Hill Blue Flycatcher     Cyornis banyumas whitei

Etymology:

  • Cyornis : Greek Word kuanos dark-blue; ornis- bird
  • Banyumas : From Banyumas Province in Java, Indonesia
  • Whitei : Capt. Samuel Albert White (1870-1954) Australian Army, explore 

Distribution in India: winter visitor in North East India.

Description: Size of 14–15·5 cm; weight of 14–17 g. It is a medium-sized flycatcher, male is blue, orange and white, and female is brownish with rufous rump. The male of nominate race has forehead to over eye as bright pale blue, crown and upperparts, including edges of flight-feathers and tail feathers are dark blue, inner flight-feathers are blackish. The lesser upperwing-coverts are bright blue (sometimes indistinct or partially concealed); lores to eye, cheeks, lower ear-coverts and chin are black. The throat, breast and flanks are orange, grading into white on rest of underparts (extent of orange variable, can be restricted to throat and upper breast). The underwing-coverts are pale buffish rufous; iris is dark brown; bill is black, dull purplish base of mandible; legs are brownish grey to greyish pink or pale flesh-coloured.

Female has blue areas of male replaced by plain brown or greyish brown, except for rufous on rump and tail and edges of tertials and secondaries (some females may have greyish-blue upperparts or bluer uppertail-coverts), pale buff eyering and orange-buff upper lores. The underparts as male, but chin and throat paler than breast.

The juvenile is similar to female but has buffish spots on darker brown upperparts and tips of wing-coverts, deep buff throat and breast with dark bars and scaling, whitish belly and vent with faint dusky mottling. The juvenile male separable at early age by blue rump and tail.

Races differ mainly in intensity of plumage colour: Race whitei is found in India. It is slightly longer-winged than last, legs are violet-grey.

Habitat: It is found in dense and moist primary and secondary broadleaf forests, often in ravines and bamboo thickets, in areas of more open forest and in parks and gardens on migration. It si found between 400 m and 2500 m.

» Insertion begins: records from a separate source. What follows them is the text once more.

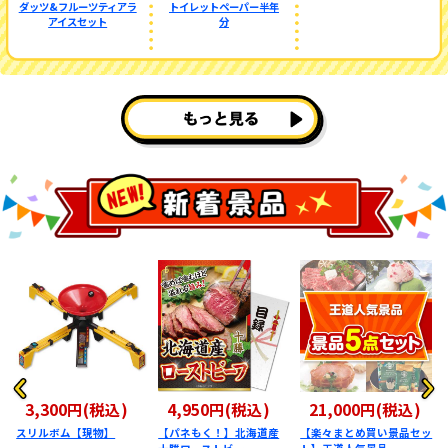
ダッツ&フルーツティアラ
トイレットペーパー半年
アイスセット
分
,300円(税込)
4,950円(税込)
21,000円(税込)
32,0
ルボム【現物】
【パネもく！】北海道産
【楽々まとめ買い景品セッ
【楽々ま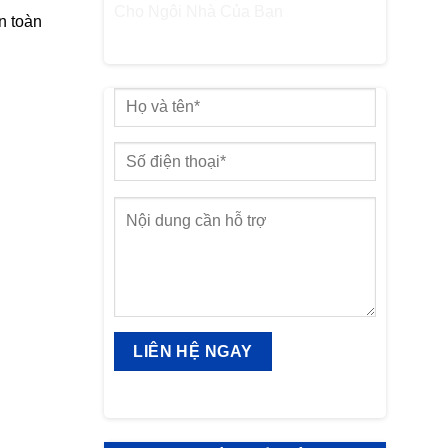
n toàn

Food habits: It eats small invertebrates, flies, small beetles and cockroaches. It is found usually in pairs, but generally solitary in non-breeding season. It forages in undergrowth and shaded lower levels of forest, by darting from perch to take passing insects. It also sits unobtrusively on perch for long periods.

Breeding habits: They breed in Mar–Jul. The nest is an untidy cup of moss and fine plant fibres, placed low down in epiphyte, hollow tree stump, against trunk, occasionally on ground on bank or among tree roots. They lay a clutch of 2–3 eggs.